MSC had begun Tuesday’s statement by giving a brief summary of the incident but quickly added: “We understand that the Khalijia 3 had recently been salvaged from [a] three-week long grounding and was proceeding into port to discharge her cargo, still under the control of professional salvors.”

The liner giant was referring to an incident off Mumbai on 19 July which saw the ship ground and develop a crack in its hull. Its 28 crew members had to be rescued but no pollution or injuries were reported.

MSC continued in Tuesday’s statement that its priority at the moment is the recovery of containers lost from the boxship and also stabilisation of the vessel. A spokesperson from the ship’s Hong Kong-based manager told TradeWinds on Tuesday that around 200 boxes have been lost overboard while the ship appeared to be stable and the oil leak halted.
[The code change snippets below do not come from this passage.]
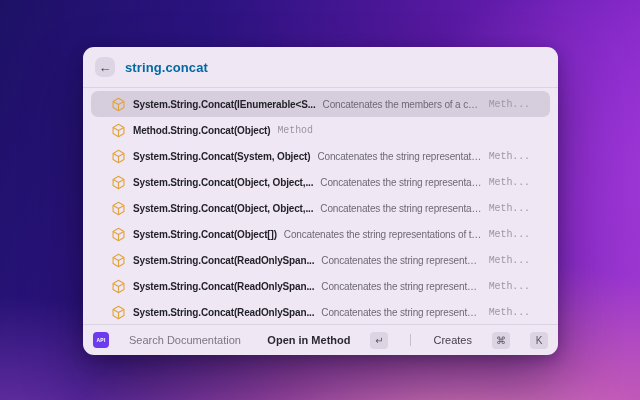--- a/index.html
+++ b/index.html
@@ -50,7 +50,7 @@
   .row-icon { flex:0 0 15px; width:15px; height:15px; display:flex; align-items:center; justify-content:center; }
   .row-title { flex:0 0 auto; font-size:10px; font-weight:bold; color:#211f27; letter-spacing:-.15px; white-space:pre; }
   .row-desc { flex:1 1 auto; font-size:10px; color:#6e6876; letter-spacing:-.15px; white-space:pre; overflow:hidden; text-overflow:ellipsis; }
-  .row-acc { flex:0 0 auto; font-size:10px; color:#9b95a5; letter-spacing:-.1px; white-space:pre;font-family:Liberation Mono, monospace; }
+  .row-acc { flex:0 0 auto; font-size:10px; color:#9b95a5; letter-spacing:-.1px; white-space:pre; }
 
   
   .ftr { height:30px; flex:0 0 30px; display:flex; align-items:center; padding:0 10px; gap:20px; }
MSC qualified this somewhat in its statement by saying “the vessel appears to be stable and the pollution has reduced to a very low level and perhaps stopped altogether”.

MSC Chitra (all pictures from All Marine Spares Inc).

The owner continued: “MSC, the salvors, and our vessel’s managers have met with the authorities and have formulated plans of action with regard to each aspect of the casualty, which are being put into effect immediately.

“There are currently spring tides in Mumbai and the situation will be watched carefully as tidal heights fall.”

No crew members from either ship were injured in the collision. However, a Mumbai police official drowned after falling from a speed boat while patrolling the area around the collision site.